** Records for the task follows **

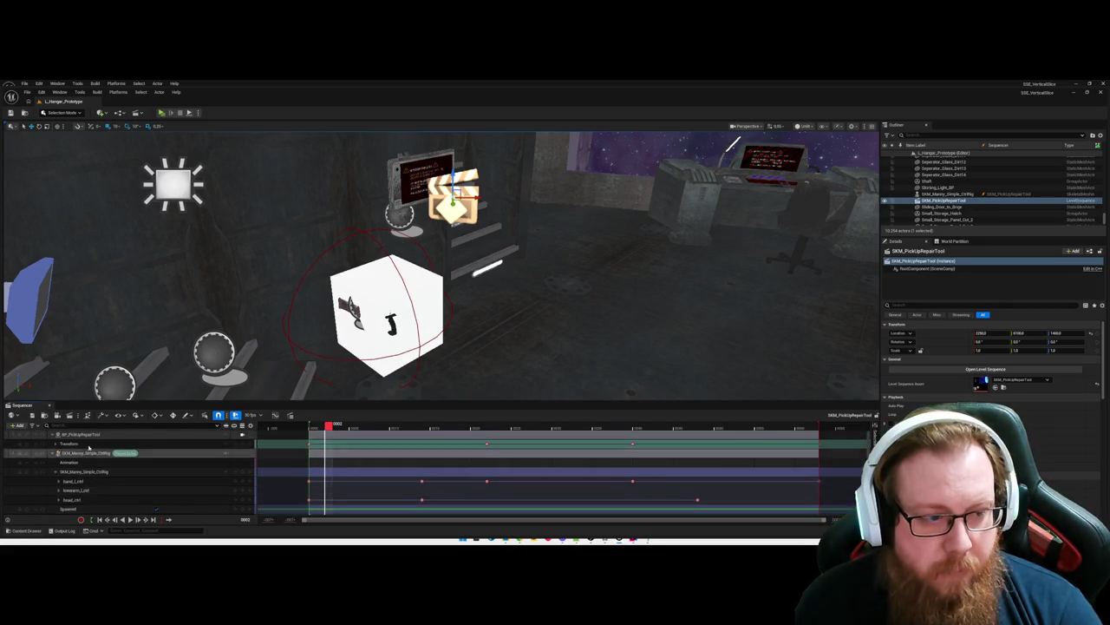
click(80, 433)
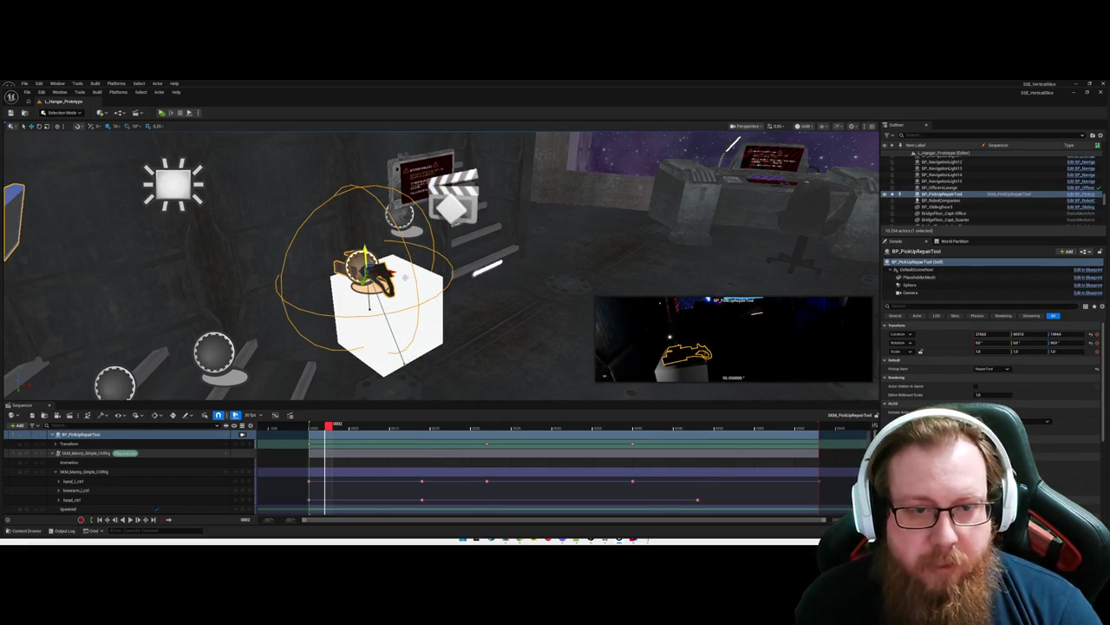
key(Escape)
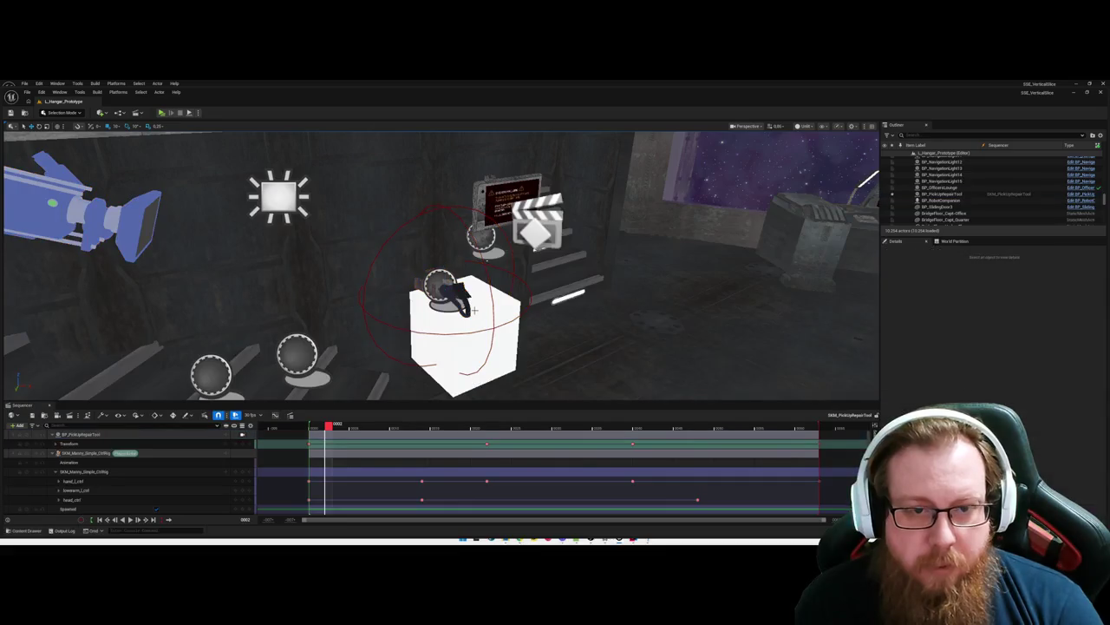
mouse_move(327, 433)
mouse_down()
mouse_move(306, 427)
mouse_move(352, 426)
mouse_move(312, 425)
mouse_up()
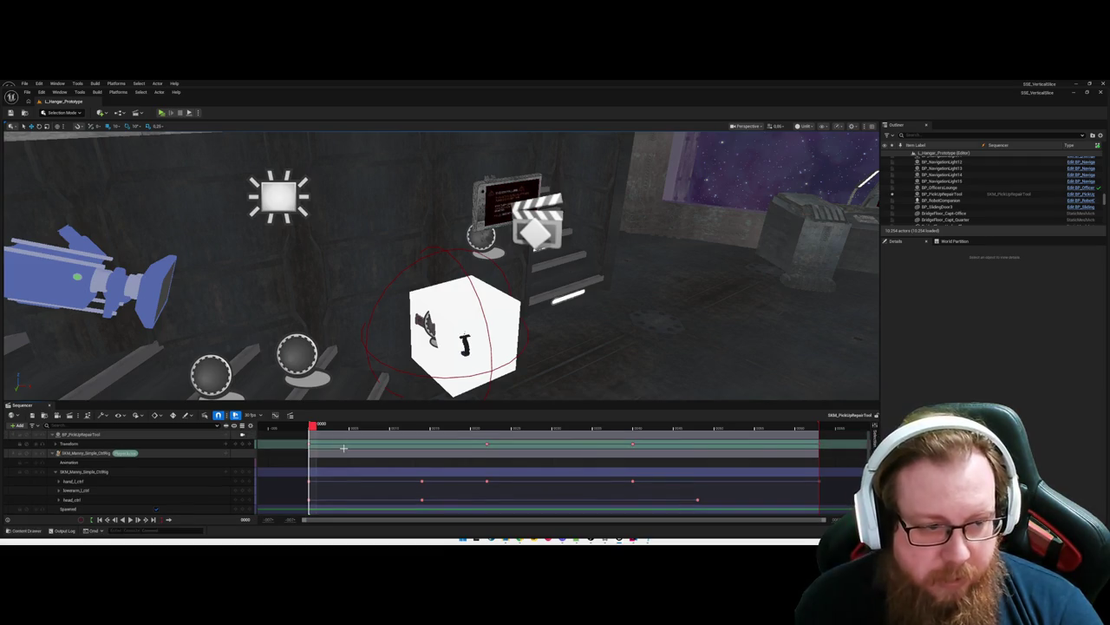
click(102, 434)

** End of Records for the task **

Output all the material above exactly once more, leaving every picture out.

click(80, 433)
key(Escape)
mouse_move(327, 433)
mouse_down()
mouse_move(306, 427)
mouse_move(352, 426)
mouse_move(312, 425)
mouse_up()
click(102, 434)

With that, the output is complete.